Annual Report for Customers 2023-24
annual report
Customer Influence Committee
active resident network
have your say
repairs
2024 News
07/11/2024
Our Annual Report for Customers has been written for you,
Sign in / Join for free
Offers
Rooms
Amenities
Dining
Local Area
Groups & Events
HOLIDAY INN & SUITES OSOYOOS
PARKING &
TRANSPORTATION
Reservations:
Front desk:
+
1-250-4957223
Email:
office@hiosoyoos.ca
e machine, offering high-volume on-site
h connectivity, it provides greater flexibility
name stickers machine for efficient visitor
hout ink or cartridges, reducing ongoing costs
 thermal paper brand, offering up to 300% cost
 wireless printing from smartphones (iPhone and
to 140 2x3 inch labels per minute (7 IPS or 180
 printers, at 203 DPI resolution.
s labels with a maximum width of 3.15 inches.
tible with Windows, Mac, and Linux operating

= = = = = = =

● **What is being asked**
Set out the listing above as a Markdown table with two columns, "Row" for the line's number and "Listing line" for its text. Leave out any blank lines.

● **Result below**
| Row | Listing line |
|---|---|
| 1 | Annual Report for Customers 2023-24 |
| 2 | annual report |
| 3 | Customer Influence Committee |
| 4 | active resident network |
| 5 | have your say |
| 6 | repairs |
| 7 | 2024 News |
| 8 | 07/11/2024 |
| 9 | Our Annual Report for Customers has been written for you, |
| 10 | Sign in / Join for free |
| 11 | Offers |
| 12 | Rooms |
| 13 | Amenities |
| 14 | Dining |
| 15 | Local Area |
| 16 | Groups & Events |
| 17 | HOLIDAY INN & SUITES OSOYOOS |
| 18 | PARKING & |
| 19 | TRANSPORTATION |
| 20 | Reservations: |
| 21 | Front desk: |
| 22 | + |
| 23 | 1-250-4957223 |
| 24 | Email: |
| 25 | office@hiosoyoos.ca |
| 26 | e machine, offering high-volume on-site |
| 27 | h connectivity, it provides greater flexibility |
| 28 | name stickers machine for efficient visitor |
| 29 | hout ink or cartridges, reducing ongoing costs |
| 30 |  thermal paper brand, offering up to 300% cost |
| 31 |  wireless printing from smartphones (iPhone and |
| 32 | to 140 2x3 inch labels per minute (7 IPS or 180 |
| 33 |  printers, at 203 DPI resolution. |
| 34 | s labels with a maximum width of 3.15 inches. |
| 35 | tible with Windows, Mac, and Linux operating |